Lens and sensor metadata
+++

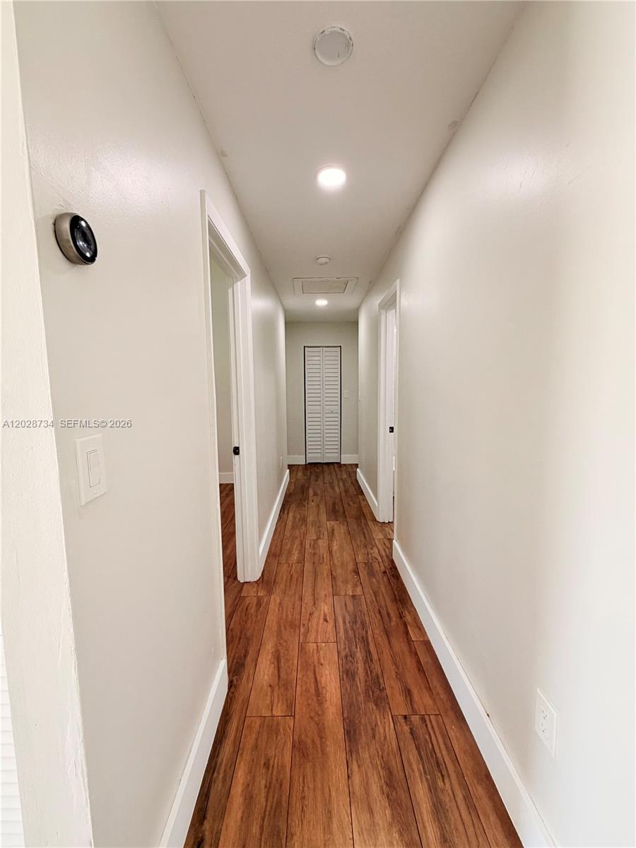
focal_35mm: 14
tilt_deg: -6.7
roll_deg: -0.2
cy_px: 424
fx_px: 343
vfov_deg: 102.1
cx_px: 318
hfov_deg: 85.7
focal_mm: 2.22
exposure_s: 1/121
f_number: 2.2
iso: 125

+++

Skipping all images, print the data above a second time exactly.

Exercise result:
focal_35mm: 14
tilt_deg: -6.7
roll_deg: -0.2
cy_px: 424
fx_px: 343
vfov_deg: 102.1
cx_px: 318
hfov_deg: 85.7
focal_mm: 2.22
exposure_s: 1/121
f_number: 2.2
iso: 125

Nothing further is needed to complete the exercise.